SACGF / cdot

Transcript versions for HGVS libraries
MIT License
29 stars 5 forks source link

Differing implementation of get_tx_for_region to hgvs one #38

Closed holtgrewe closed 1 year ago

holtgrewe commented 1 year ago

The SQL query is here:

https://github.com/biocommons/hgvs/blob/main/src/hgvs/dataproviders/uta.py#L151

            select tx_ac,alt_ac,alt_strand,alt_aln_method,min(start_i) as start_i,max(end_i) as end_i
            from exon_set ES
            join exon E on ES.exon_set_id=E.exon_set_id 
            where alt_ac=?
            group by tx_ac,alt_ac,alt_strand,alt_aln_method
            having min(start_i) < ? and ? <= max(end_i)

As far as I can see, this translates to the query being between the leftmost coordinate of any exon and the rightmost coordinate of any exon of this transcript.

The code in cdot checks each transcript individually.

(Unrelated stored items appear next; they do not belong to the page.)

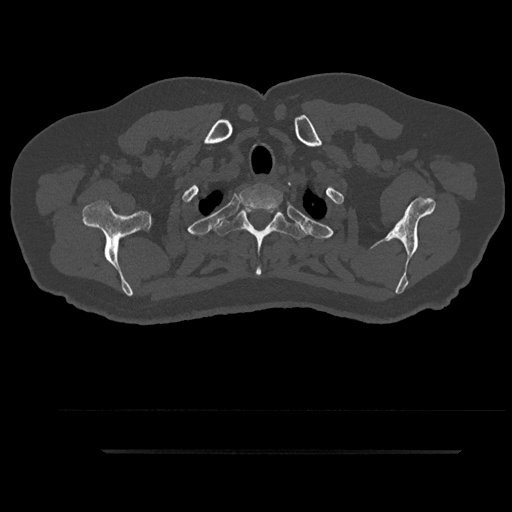
CT including the spine, one axial slice; position 771 of 797 along the scan axis; bone window (W 1800 / L 400 HU); 512 × 512 image matrix, field of view 432 × 432 mm. Male patient, age 63 years. From the clinical record (not read from this slice): primary cancer: renal.
Annotated regions visible in this slice (semi-automatically segmented with operator editing):
- T1 vertebra: bounding box <239,185,283,219> (left, top, right, bottom; pixels)
- T2 vertebra: <213,206,306,276>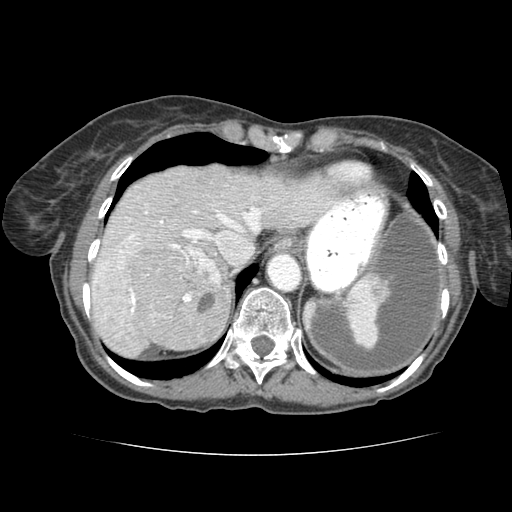
Contrast-enhanced abdominal CT (liver protocol), one axial slice; slice 65 of 77 in the series (ordered by position); reconstruction kernel STANDARD; soft-tissue window (W 400 / L 40 HU); 2.5 mm slice thickness; 512 × 512 image matrix, field of view 340 × 340 mm. From the clinical record (not read from this slice): diagnosis: hepatocellular carcinoma (patient treated with transarterial chemoembolisation; whether this scan precedes or follows treatment is not stated here); TNM stage (as recorded): Stage-I; Child-Pugh class: A; tumour nodularity: uninodular; tumour size: 7.6 cm.
Structures marked on this image (semi-automatically segmented with operator editing):
- abdominal aorta: bounding box (x1, y1, x2, y2) in pixels: (267, 251, 299, 289)
- liver parenchyma outside the tumour (the mass and vessels are separate outlines, so this box may not span the whole liver): (88, 166, 290, 348)
- mass: (129, 245, 225, 343)
- portal vein: (120, 210, 212, 304)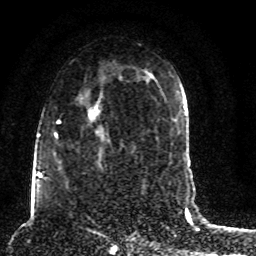
Breast MRI (dynamic contrast-enhanced), one axial slice; slice 50 of 80 in the series (ordered by position); cropped to one breast; dynamic contrast-enhanced series, time point 2 of 8 at this slice position (early post-contrast); 1.5 T; TE 4.2 ms, TR 7 ms; 256 × 256 image matrix, field of view 165 × 165 mm. Female patient.
Outlined on this slice (semi-automatic segmentation, software-assisted and operator-edited):
- enhancing-tissue mask used for the functional tumour volume (all voxels passing the contrast-enhancement thresholds inside the analysis volume; usually the tumour): bounding box (x1, y1, x2, y2) in pixels: (45, 80, 123, 186)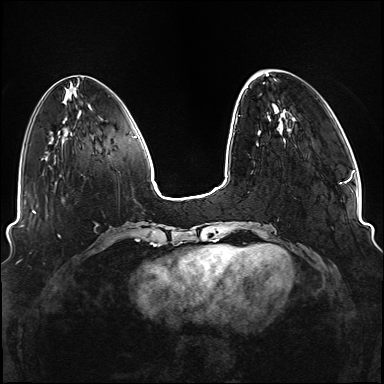
Breast MRI (dynamic contrast-enhanced), one axial slice; position 34 of 176 along the scan axis; dynamic contrast-enhanced series, time point 2 of 6 at this slice position (early post-contrast); 1.5 T; TE 2.3 ms, TR 5.2 ms; 1.1 mm slice thickness; 384 × 384 image matrix, field of view 330 × 330 mm. Female patient.
Annotated regions visible in this slice (semi-automatically segmented with operator editing):
- enhancing-tissue mask used for the functional tumour volume (all voxels passing the contrast-enhancement thresholds inside the analysis volume; usually the tumour): bounding box (x1, y1, x2, y2) in pixels: (236, 244, 271, 249)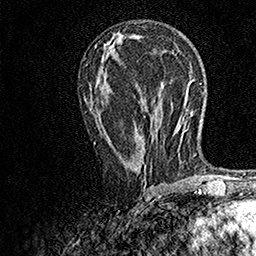
Breast MRI, one axial slice. Slice 75 of 158 in the series (ordered by position). Cropped to one breast. Dynamic contrast-enhanced series, time point 2 of 7 at this slice position (early post-contrast). 1.5 T. TE 3.5 ms, TR 7.2 ms. 1 mm slice thickness. 256 × 256 image matrix, field of view 165 × 165 mm. Female patient.
Annotated regions visible in this slice (semi-automatically segmented with operator editing):
- enhancing-tissue mask used for the functional tumour volume (all voxels passing the contrast-enhancement thresholds inside the analysis volume; usually the tumour): bounding box (x1, y1, x2, y2) in pixels: (93, 131, 156, 164)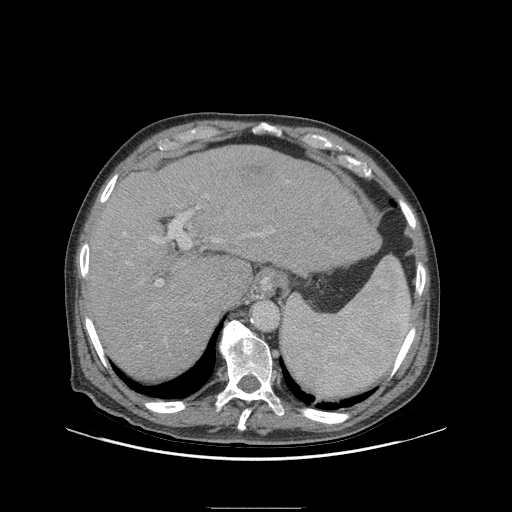
Contrast-enhanced abdominal CT (liver protocol), one axial slice. Position 73 of 105 along the scan axis. Soft-tissue window (W 400 / L 40 HU). 2.5 mm slice thickness. 512 × 512 image matrix. From the clinical record (not read from this slice): diagnosis: hepatocellular carcinoma (patient treated with transarterial chemoembolisation; whether this scan precedes or follows treatment is not stated here); TNM stage (as recorded): Stage-I; Child-Pugh class: A; tumour nodularity: uninodular; tumour size: 5.1 cm.
Structures marked on this image (semi-automatic segmentation, software-assisted and operator-edited):
- liver parenchyma outside the tumour (the mass and vessels are separate outlines, so this box may not span the whole liver): bounding box <86,144,380,380> (left, top, right, bottom; pixels)
- mass: <241,161,265,180>
- portal vein: <124,207,256,287>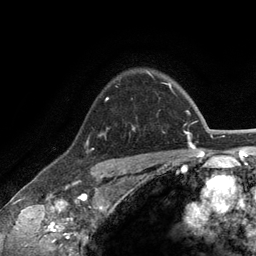
Breast MRI (dynamic contrast-enhanced), one axial slice; slice 98 of 134 in the series (ordered by position); cropped to one breast; dynamic contrast-enhanced series, time point 2 of 6 at this slice position (early post-contrast); 3 T; TE 2.8 ms, TR 7.3 ms; 256 × 256 image matrix. Female patient.
Structures marked on this image (semi-automatic segmentation, software-assisted and operator-edited):
- enhancing-tissue mask used for the functional tumour volume (all voxels passing the contrast-enhancement thresholds inside the analysis volume; usually the tumour): bounding box (x1, y1, x2, y2) in pixels: (132, 71, 151, 130)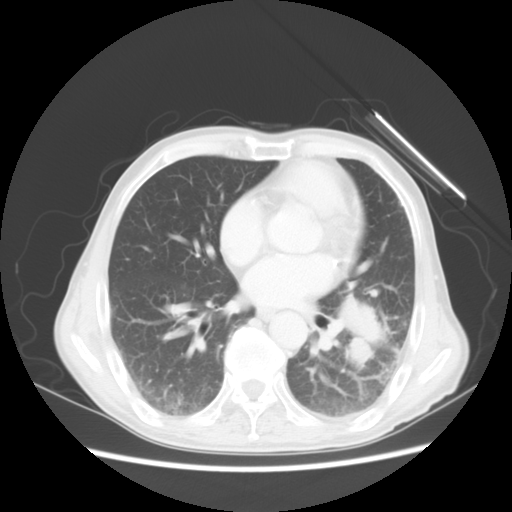
Chest CT, one axial slice; slice 23 of 51 in the series (ordered by position); 120 kVp; lung window (W 1500 / L -600 HU); 5 mm slice thickness; 512 × 512 image matrix, field of view 360 × 360 mm. Patient: male, 64 years. From the clinical record (not read from this slice): clinical TNM (as recorded): T4 N0 M0.
Outlined on this slice (bounding box drawn by a radiologist):
- lung tumour (recorded histology: squamous cell carcinoma): bounding box (x1, y1, x2, y2) in pixels: (334, 293, 385, 368)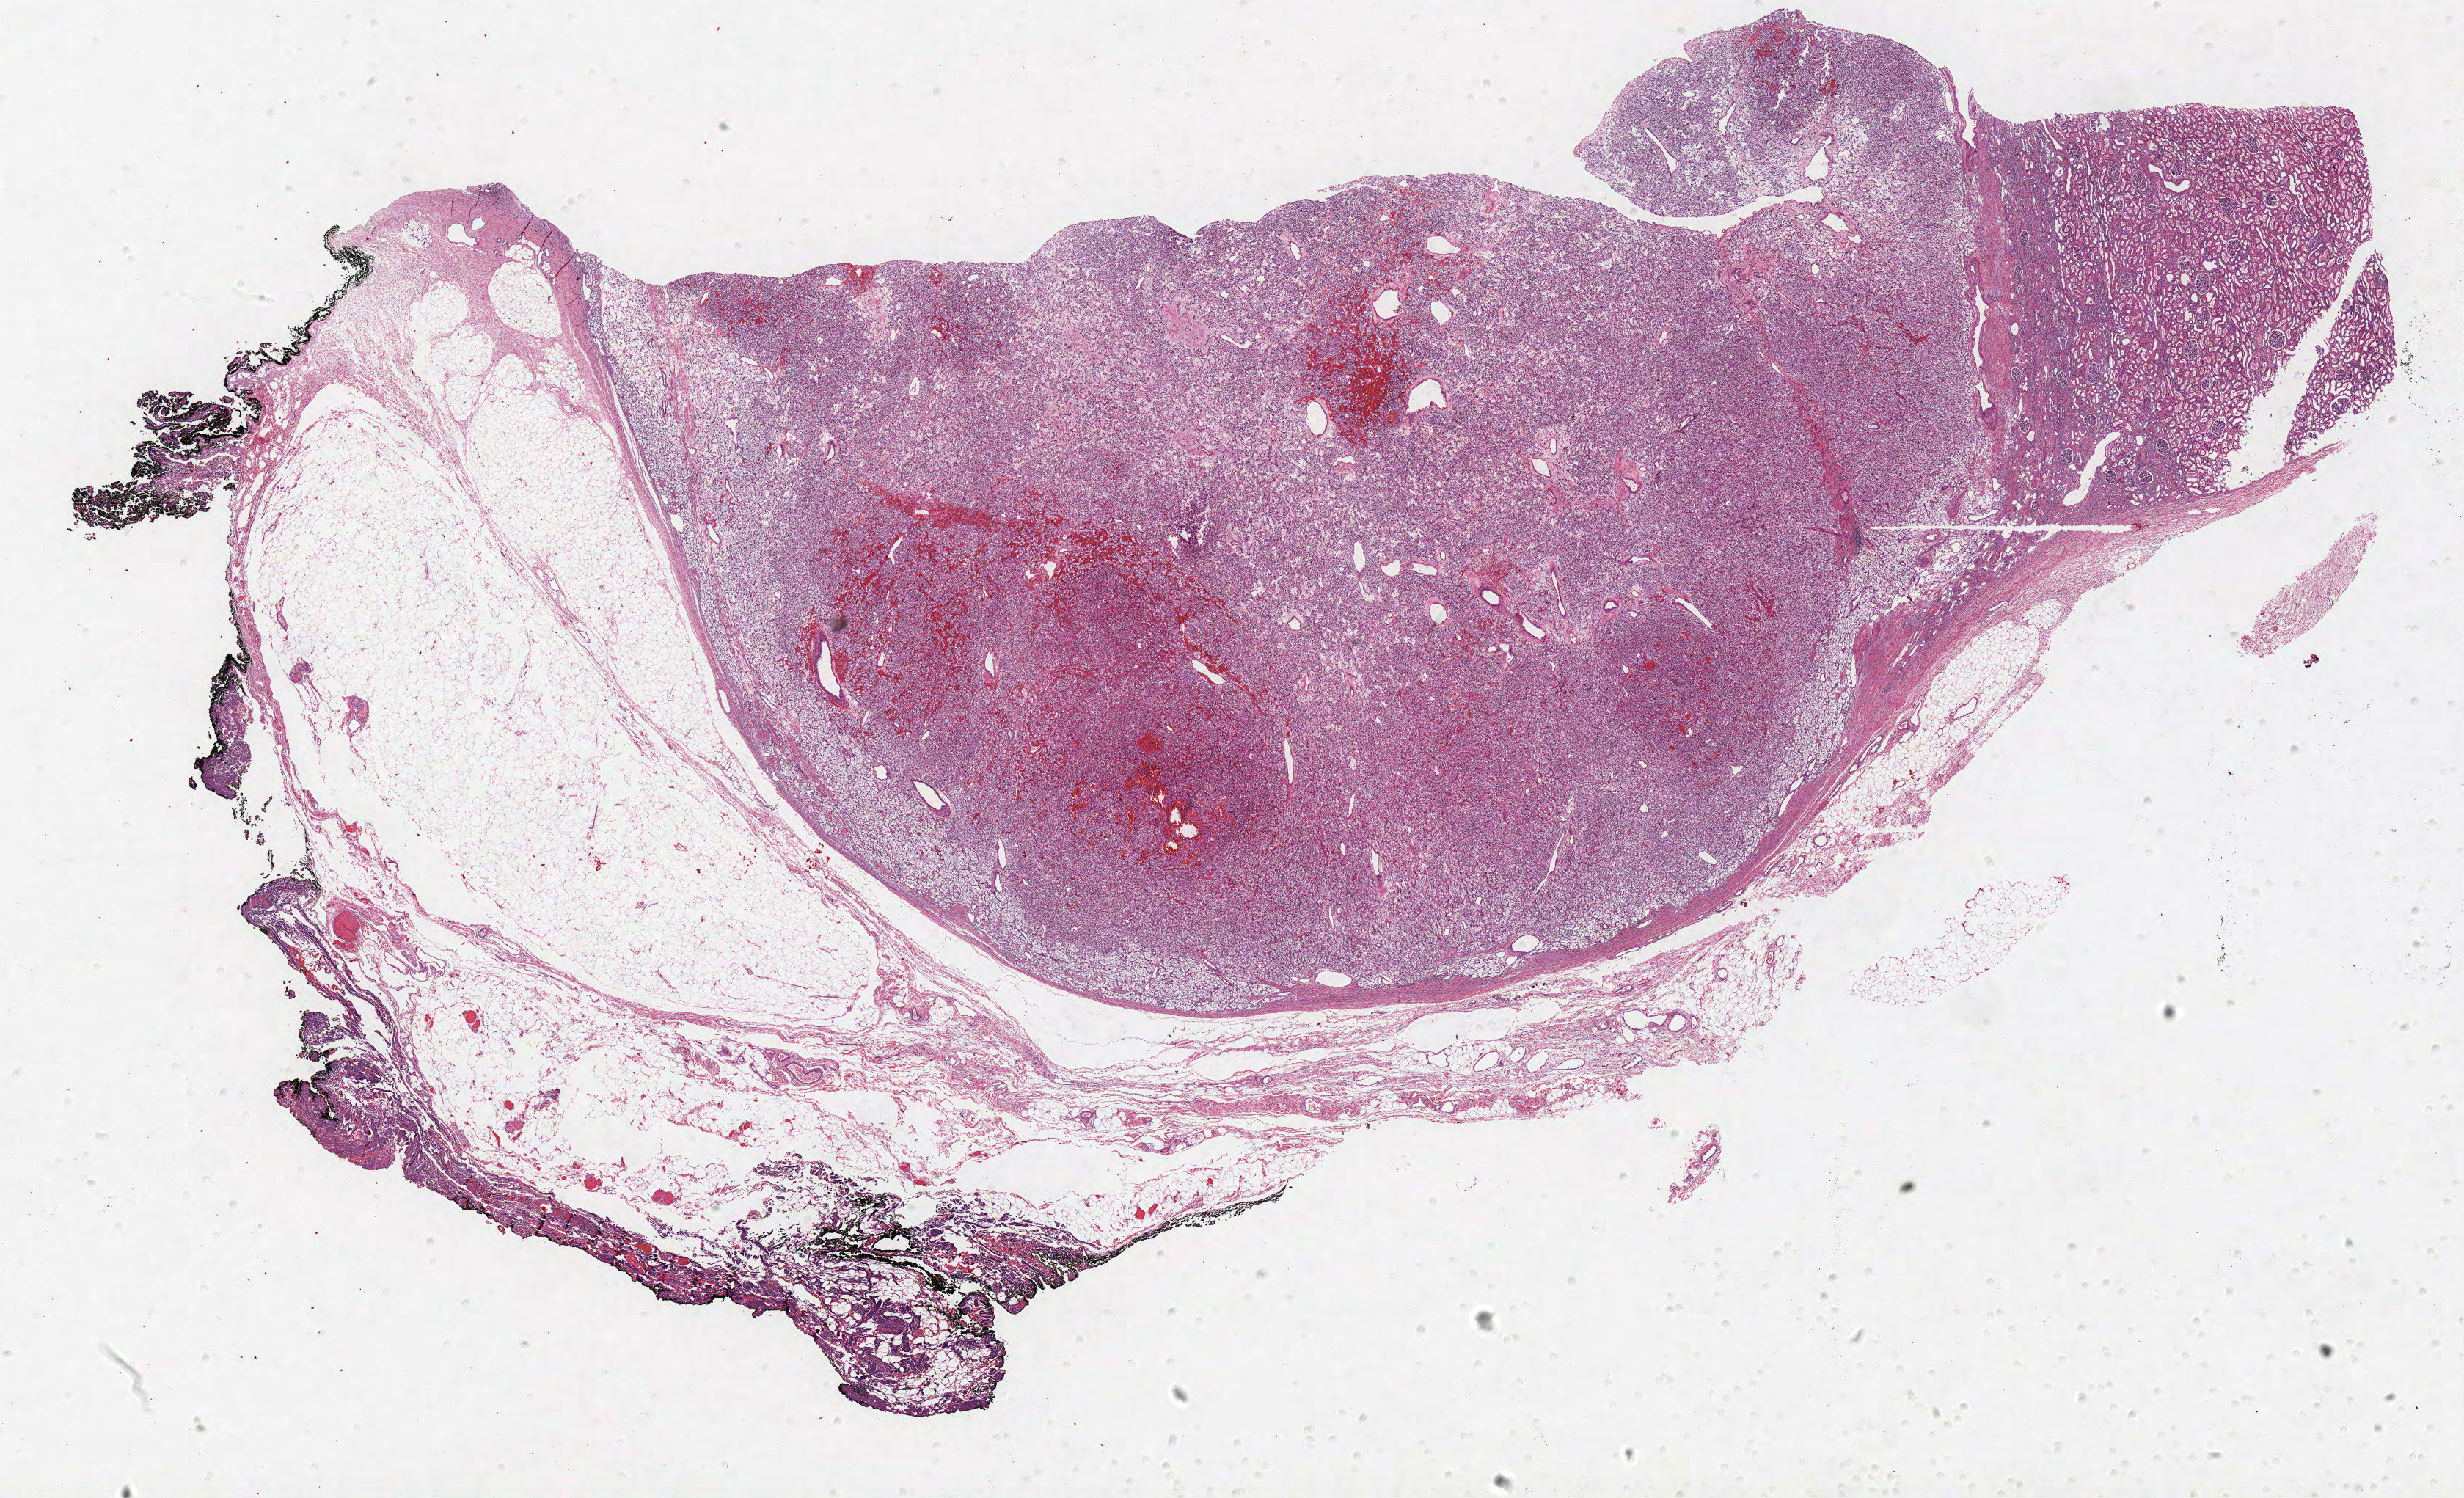
H&E-stained whole-slide image — shown as a low-resolution overview of the whole scanned area (about 26.9 x 16.3 mm, acquisition: 40x scan). Formalin-fixed paraffin-embedded (FFPE) diagnostic section. Kidney, primary tumour sample. Patient: female, age at initial diagnosis 63 years. Histologic grade: G2 (moderately differentiated).
Laterality: right. AJCC pathologic stage: I. Pathologic diagnosis: Clear cell adenocarcinoma, NOS.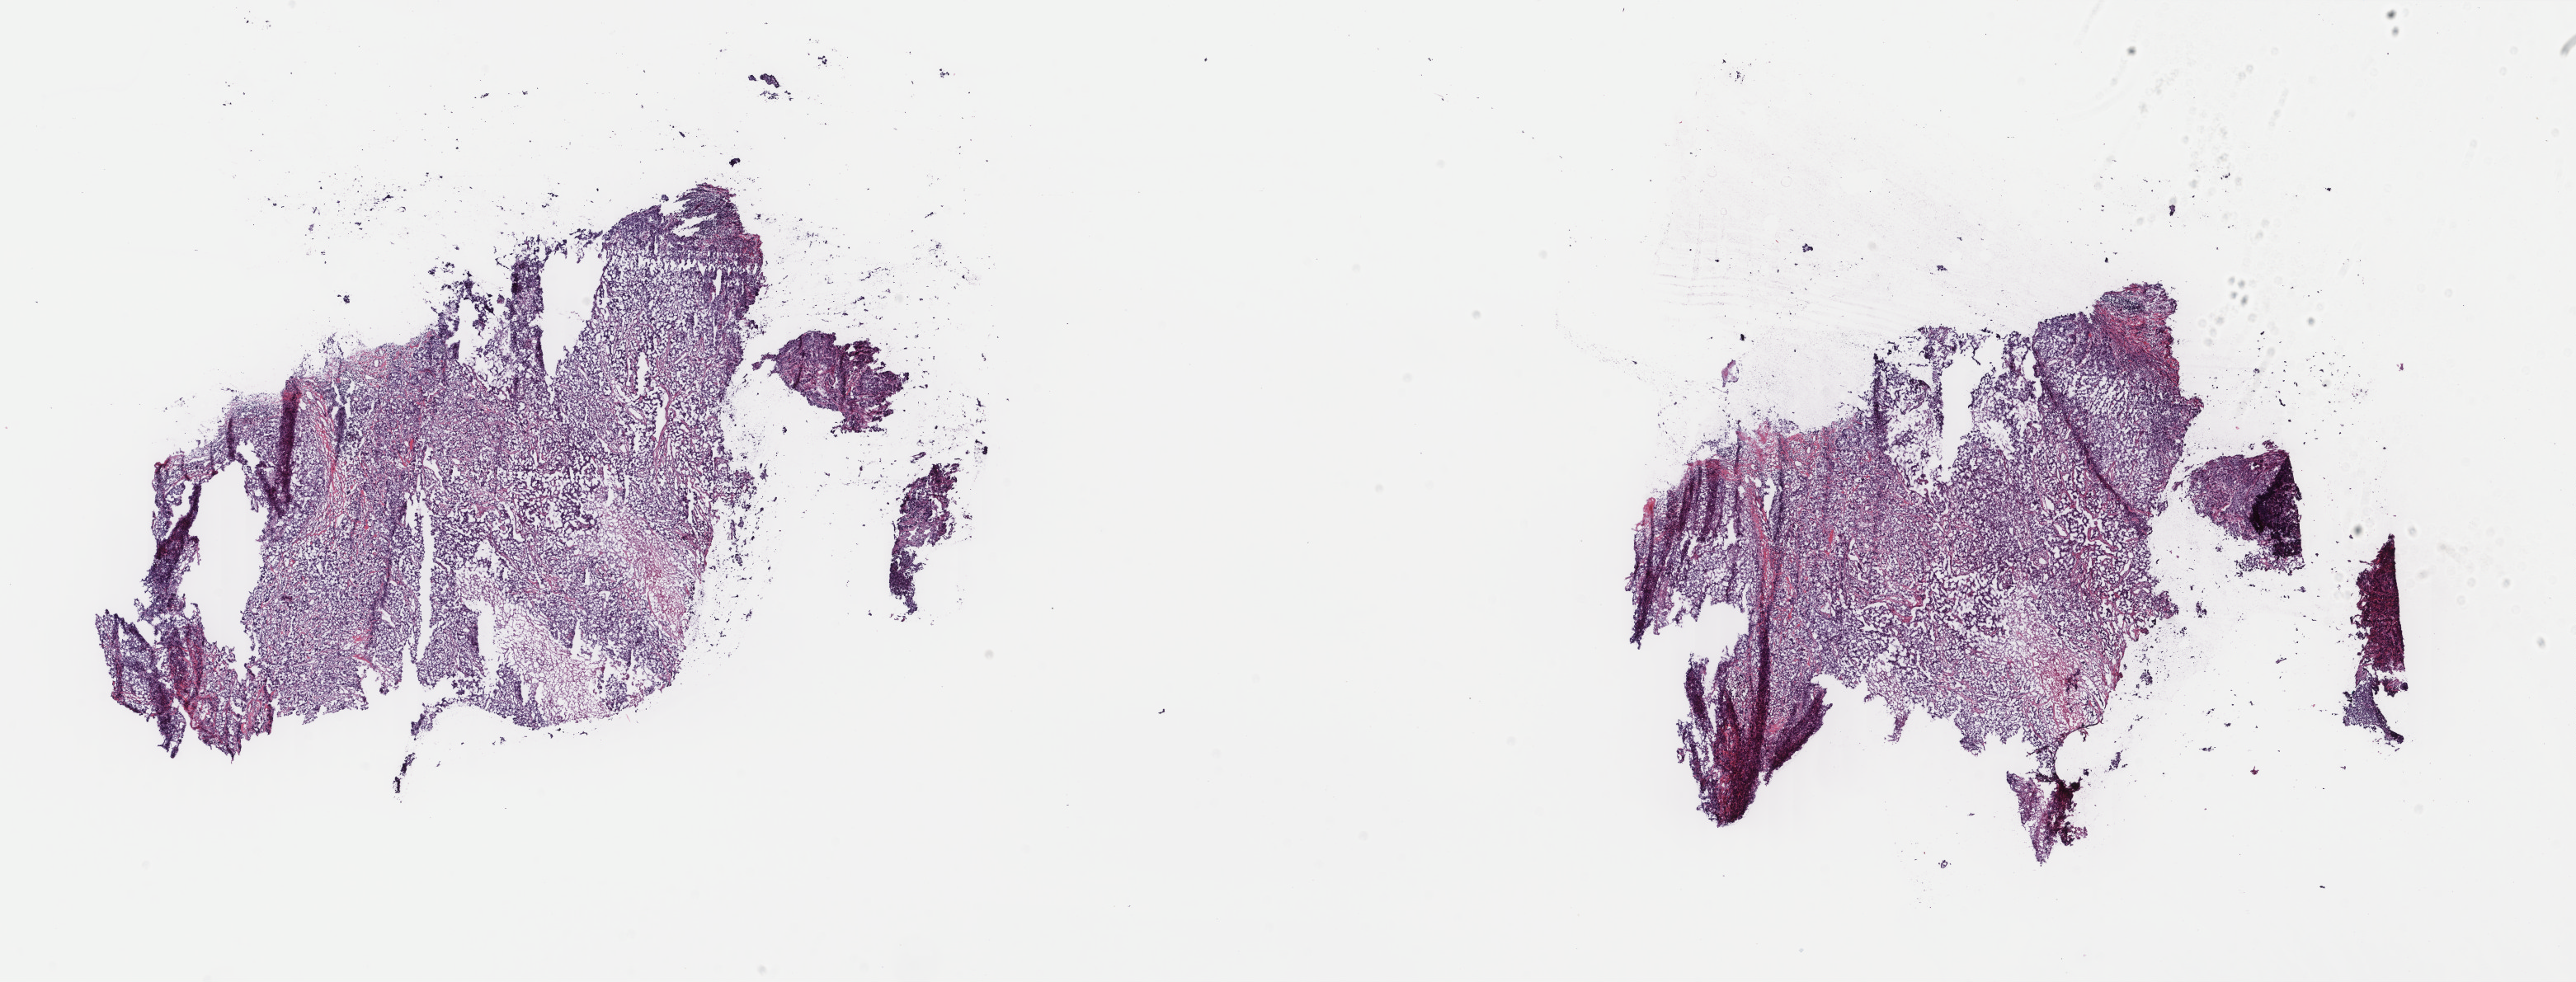
Digitized H&E-stained tissue section (whole slide) — shown as a low-resolution overview of the whole scanned area (about 24.8 x 9.5 mm, slide scanned at 40x), frozen section from the bottom of the tissue portion, breast, primary tumour sample. Female patient; age at initial diagnosis 29 years. Slide review estimates, as recorded: tumour cells 85%, tumour nuclei 70%, normal cells 0%, stromal cells 0%, necrosis 15%. Infiltration values recorded for this section: lymphocyte infiltration 0%, monocyte infiltration 0%, neutrophil infiltration 0%.
TNM: T2 N1a M0. Lymph nodes positive (case pathology): 2 of 21 examined. AJCC pathologic stage: IIB (5th edition). Histologic diagnosis: Infiltrating duct carcinoma, NOS.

                    for exon in build_data["exons"]:
                        if exon[0] < start_i and end_i <= exon[1]:
                            tx_list.append({
                                "alt_ac": alt_ac,
                                "alt_aln_method": self.NCBI_ALN_METHOD,
                                "alt_strand": strand,
                                "start_i": tx_start,
                                "end_i": tx_end,
                                "tx_ac": transcript_id,
                            })
                            break
davmlaw commented 1 year ago

Hi, thanks for reporting the issue, though I don't think I fully understand what is wrong.

Are you able to provide an example test case, ie values for alt_ac, start_i, end_i then describe what results you expect vs actual results returned? Thanks

holtgrewe commented 1 year ago

Take any intronic position. The hgvs / UTA code will return the transcript, the cdot code will not.

davmlaw commented 1 year ago

Hi, I've made the fix and released an update - cdot v.0.2.14

Can you please give it a test, and if there's still a problem please re-open the issue. Thanks!